21 Ekim 2017 Cumartesi

TAKSİM EDİLEN KIBRIS VE EMPERYALİZM

Kıbrıs üstüne estirilen şoven dalga dinmek bilmedi. Burjuvazinin tüm partileri kısır seçim hesaplarını Kıbrıs üstüne şoven kışkırtmalarla süslüyorlar. Radyolar, TV’ler, tekelci sermayenin güdümündeki basın, habire bu azgın şovenizmi körüklüyor. 1. ve 2. Kıbrıs savaş harekâtının yıldönümleri bu şoven propaganda için burjuvaziye iyi bir vesile ve malzeme oldu.

On binlerce ölü ve yaralı, iki yüz binden fazla yerinden yurdundan edilmiş Kıbrıslı, halkın içine serpilmiş düşmanlık tohumlarını patlatan savaş ile emperyalizmin karanlık planlarının girdabında yuvarlanıyor. Üstelik Rum bölgesinde kalan Kıbrıslı Türklerin kuzeye aktarılmasının tamamlanışı ile Kıbrıs’ın taksimi hemen hemen fiilen gerçekleşmiş durumda. Şimdi gündemde bu taksimin resmi tescili var. Emperyalizm bu adımı da atabilecek, Kıbrıs’ı doğu Akdeniz’de bir emperyalist üs niteliğine tam olarak kavuşturabilecek mi?

İngiliz emperyalizmine karşı 1950’lerde hızlanan Kıbrıs halkının anti-kolonyalist mücadelesi, “böl ve yönet” siyasetinin en kurnaz uygulayıcısı İngiltere tarafından kolayca bir iç savaşa dönüştürüldü. Adanın yüzde 80’ini oluşturan Rumlar ile yüzde 20’sini oluşturan Türkler arasında başlayan çarpışmalarla Kıbrıs üstüne tezgâhlanan emperyalist planlar maskelenmek istenmiş; sorun kamuoyuna bir Türk-Rum anlaşmazlığı şeklinde yansıtılmıştır.

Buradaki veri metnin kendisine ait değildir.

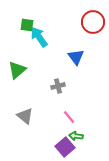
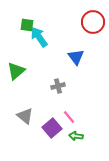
green triangle: moved 1 px left, 1 px down
purple square: moved 13 px left, 19 px up
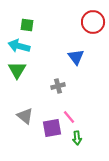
cyan arrow: moved 20 px left, 9 px down; rotated 40 degrees counterclockwise
green triangle: moved 1 px right, 1 px up; rotated 18 degrees counterclockwise
purple square: rotated 30 degrees clockwise
green arrow: moved 1 px right, 2 px down; rotated 104 degrees counterclockwise
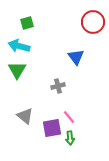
green square: moved 2 px up; rotated 24 degrees counterclockwise
green arrow: moved 7 px left
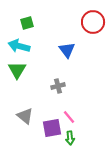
blue triangle: moved 9 px left, 7 px up
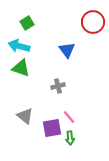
green square: rotated 16 degrees counterclockwise
green triangle: moved 4 px right, 2 px up; rotated 42 degrees counterclockwise
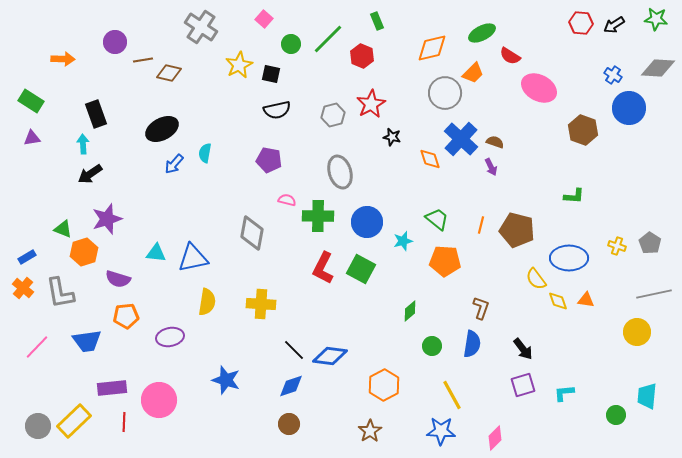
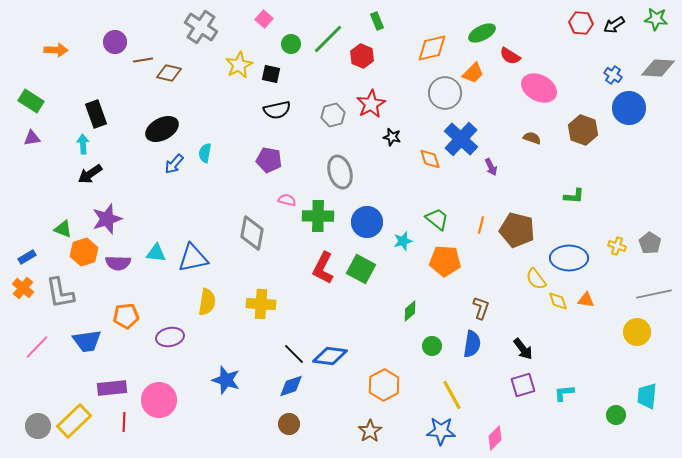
orange arrow at (63, 59): moved 7 px left, 9 px up
brown semicircle at (495, 142): moved 37 px right, 4 px up
purple semicircle at (118, 279): moved 16 px up; rotated 15 degrees counterclockwise
black line at (294, 350): moved 4 px down
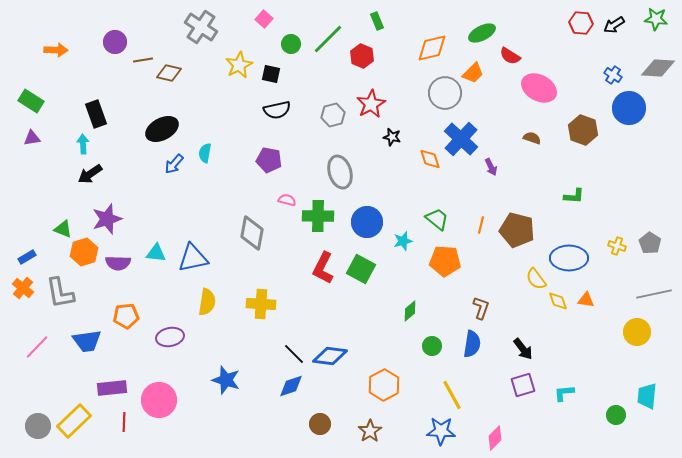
brown circle at (289, 424): moved 31 px right
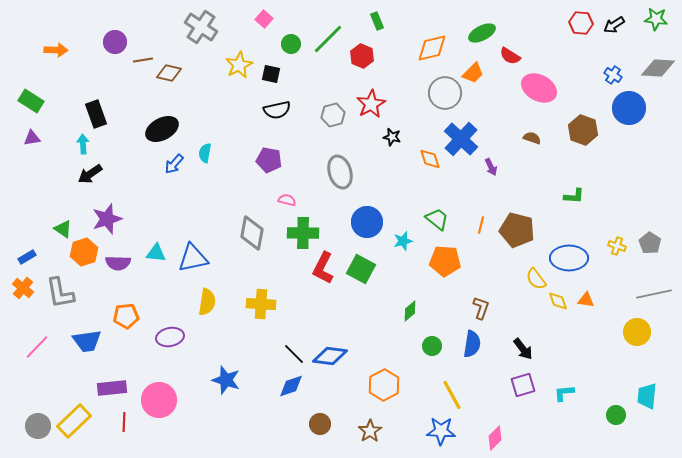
green cross at (318, 216): moved 15 px left, 17 px down
green triangle at (63, 229): rotated 12 degrees clockwise
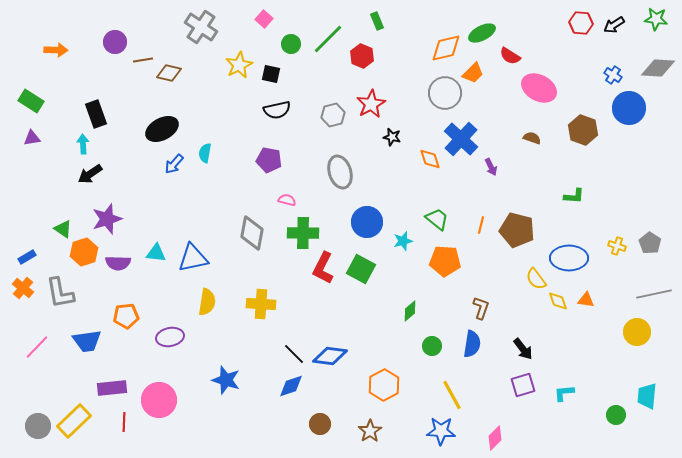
orange diamond at (432, 48): moved 14 px right
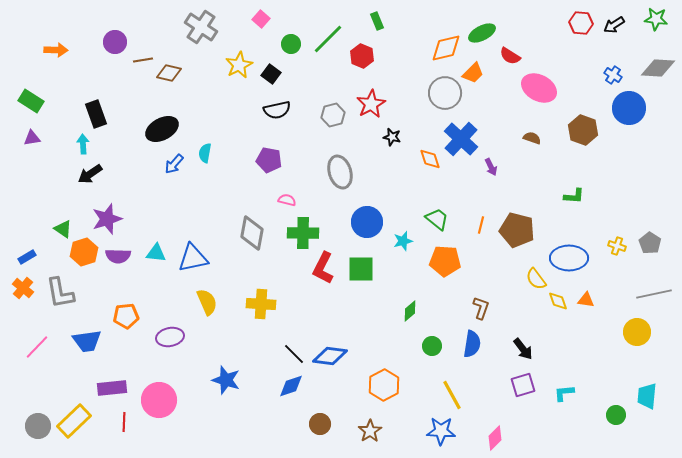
pink square at (264, 19): moved 3 px left
black square at (271, 74): rotated 24 degrees clockwise
purple semicircle at (118, 263): moved 7 px up
green square at (361, 269): rotated 28 degrees counterclockwise
yellow semicircle at (207, 302): rotated 32 degrees counterclockwise
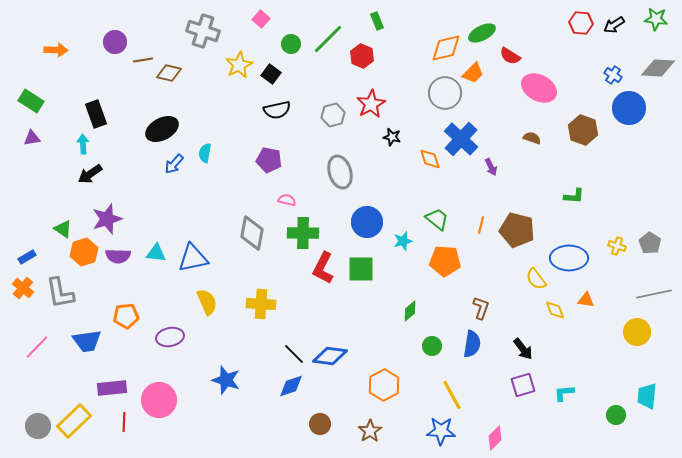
gray cross at (201, 27): moved 2 px right, 4 px down; rotated 16 degrees counterclockwise
yellow diamond at (558, 301): moved 3 px left, 9 px down
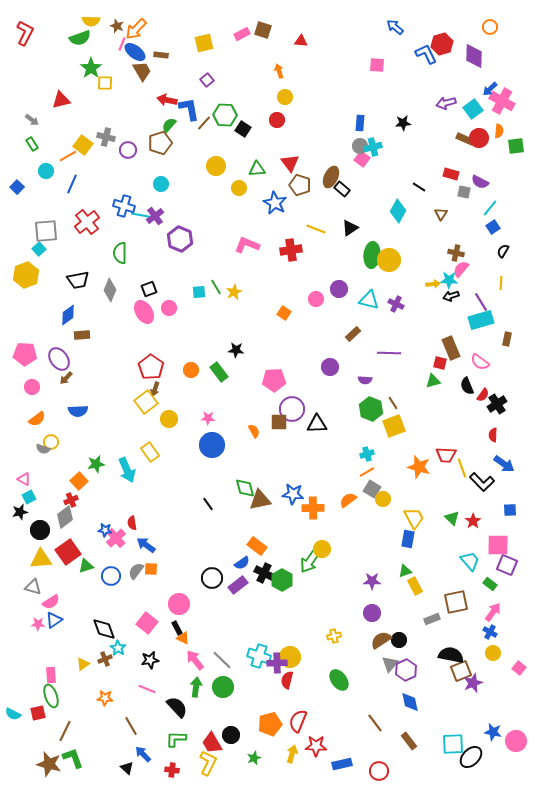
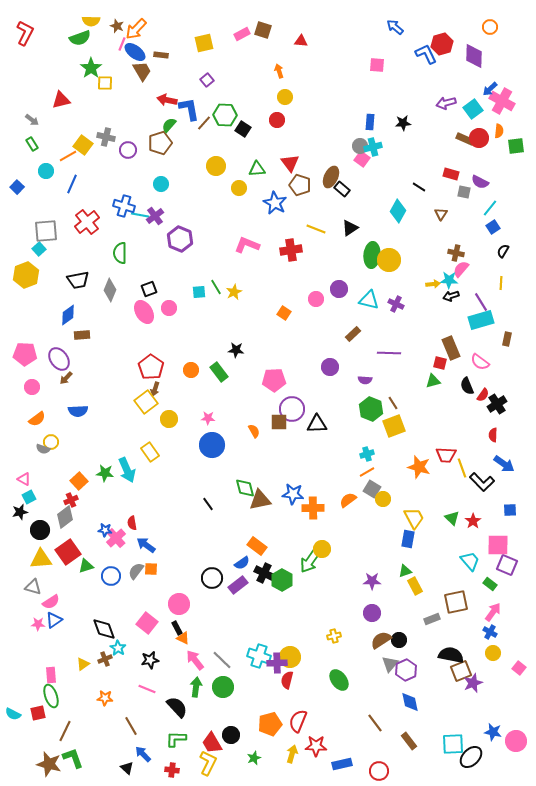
blue rectangle at (360, 123): moved 10 px right, 1 px up
green star at (96, 464): moved 9 px right, 9 px down; rotated 18 degrees clockwise
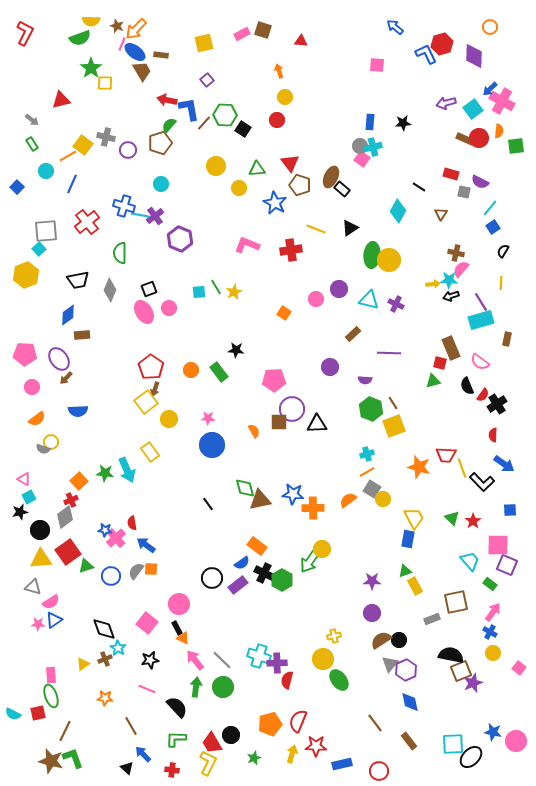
yellow circle at (290, 657): moved 33 px right, 2 px down
brown star at (49, 764): moved 2 px right, 3 px up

Oysa 1960 Kıbrıs Cumhuriyetinin, bağımsız Kıbrıs devletinin kurulmasına rağmen, İngiliz emperyalizmi Ada’dan ayrılmamıştır. Özellikle askeri üsler üzerindeki mutlak egemenliğini korumuştur. Ada halkına zorla kabul ettirilen 1959 Londra ve Zürich anlaşmaları, İngiltere’ye, Kıbrıs’ta 145 kilometre karelik iki askeri üs ve adanın 32 bölgesinde askeri tatbikat yapma hakkı tanıyordu. Üstelik İngiltere adanın karayolları, deniz ve hava limanları ile hava sahasını askeri amaçlarla kullanabilme yetkisini elde etmişti. Bunun yanısıra bağımsız Kıbrıs devletinin toprakları üzerinde Türkiye ve Yunanistan’a “garantörlük” sıfatı ile askeri birlikler bulundurma hakkı tanındı. Bu şartlar altında yeni kurulan Kıbrıs devletinin bağımsızlık, egemenlik ve toprak bütünlüğünden söz edilebilir miydi?

1960 SONRASI VE MAKARİOS
1960’tan sonra bağımsızlık yolundaki mücadele, Makarios’un başkanlığındaki Kıbrıs Hükümetinin tarafsız dış politikası ile güç kazanmaya başladı. Bu politika, dünya sosyalist sisteminin ve üçüncü dünya ülkelerinin desteğini kazanırken, halkın büyük çoğunluğu tarafından da savunulur olmuştu. Ancak İngiliz emperyalizmi buna göz yummamaya kararlıydı ve yummadı. Üstelik bu defa dünya jandarmalığını tek başına üstlenmeye başlayan ABD emperyalizmi ile birlikte hareket ediyordu. Anayasanın uygulanması ile ilgili bir anlaşmazlık alabildiğine kışkırtıldı ve toplumlararası iç savaş yeniden başladı. Faşist yeraltı örgütleri EOKA ve TMT (Türk Mukavemet Teşkilatı) tarafından yürütülen, yoğunlaştırılan bu çatışmalar sonunda, 1964 başlarında adanın taksimine doğru ilk adım atıldı. Kasabalar Türk ve Rum bölgeleri olarak “yeşil hatlar”la ayrıldı. Faşist EOKA militanlarının saldırıları ve şoven Türk yönetiminin kışkırtmaları ile adanın Türk halkı, yüzyıllardır Rumlarla birlikte yaşadıkları köyleri terk etmeye başladılar.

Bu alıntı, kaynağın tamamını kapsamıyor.